Arash Kardan, 25, was handed the sentence in November of 2022 in North Vancouver provincial court after pleading guilty to possession of drugs for the purpose of trafficking in connection with running a North Vancouver dial-a-dope operation in 2019 and 2020.

Kardan also pleaded guilty to assaulting a peace officer and resisting a peace officer for getting into physical fights with police during several arrests.

On Feb. 14 a B.C. Court of Appeal decision upheld Kardan’s almost-three-year jail sentence, writing the circumstances of the crimes justified the prison term.

During a 2022 sentencing hearing in provincial court, a Crown prosecutor told the judge North Vancouver RCMP began surveillance on Kardan in September of 2019 as part of an investigation into drug offences. Police used tracking devices on both vehicles and phones to watch as Kardan drove from Vancouver to the North Shore every day, stopping at a Lonsdale apartment, then making numerous short stops consistent with a dial-a-dope operation.

On Dec. 18, 2019, police moved in to arrest Kardan at Capilano Mall, discovering him with 13 packages of rock and powder cocaine as well as fentanyl. Four months later, police watched Kardan coming and going from trails in Mahon Park with a black bag. Police searched the bag Kardan had hidden in the park, seizing pre-packaged amounts of drugs, including heroin, fentanyl, cocaine and MDMA.

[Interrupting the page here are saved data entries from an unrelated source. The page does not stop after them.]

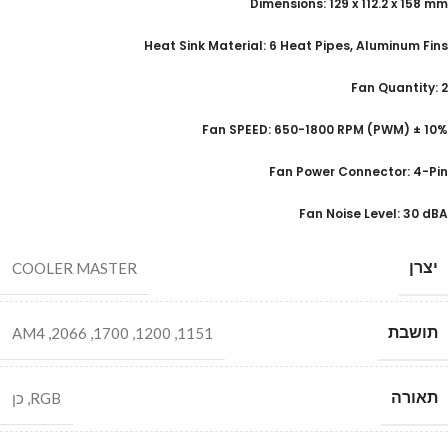
Dimensions: 129 x 112.2 x 158 mm
Heat Sink Material: 6 Heat Pipes, Aluminum Fins
Fan Quantity: 2
Fan SPEED: 650-1800 RPM (PWM) ± 10%
Fan Power Connector: 4-Pin
Fan Noise Level: 30 dBA
יצרן
COOLER MASTER
תושבת
AM4
,
2066
,
1700
,
1200
,
1151
תאורה
RGB
,
כן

Kardan was arrested two more times during the investigation, turning up individually wrapped packages of cocaine. In both cases, Kardan also tried to run away from arresting officers – including striking one officer in the face with a bag and running away in handcuffs.

In appeal court, Kardan’s lawyer argued the sentencing judge made a mistake in treating fentanyl dealing as an aggravating factor that warranted a higher jail term, asking for a much shorter sentence of 12 months in jail.

But a panel of appeal court judges rejected that, saying fentanyl dealing was just one of several aggravating factors in the case.

The appeal court noted that “there was no evidence that drugs possessed by [Kardan] resulted in anyone’s death; however, the judge noted that the dial-a-dope operation was 'just one of many keeping [the] lethal overdose crisis gripping the lives of vulnerable addicts running at full speed,’” describing such operations as making “access to drugs as easy as ordering a pizza.”

In listing the aggravated circumstances of the case, the appeal court noted Kardan distributed fentanyl as part of an organized scheme and appears to have stashed the deadly drug in a public park, while on bail for other offences. Kardan was also violent when confronted by police.

Under those circumstances, the judge was correct to “prioritize denunciation and deterrence,” wrote the appeal court panel.

The 34-month sentence was imposed consecutive to a two-year sentence Kardan had received a month earlier in October 2022, for threatening and beating his drug delivery driver, eventually dumping the man bleeding in an alley.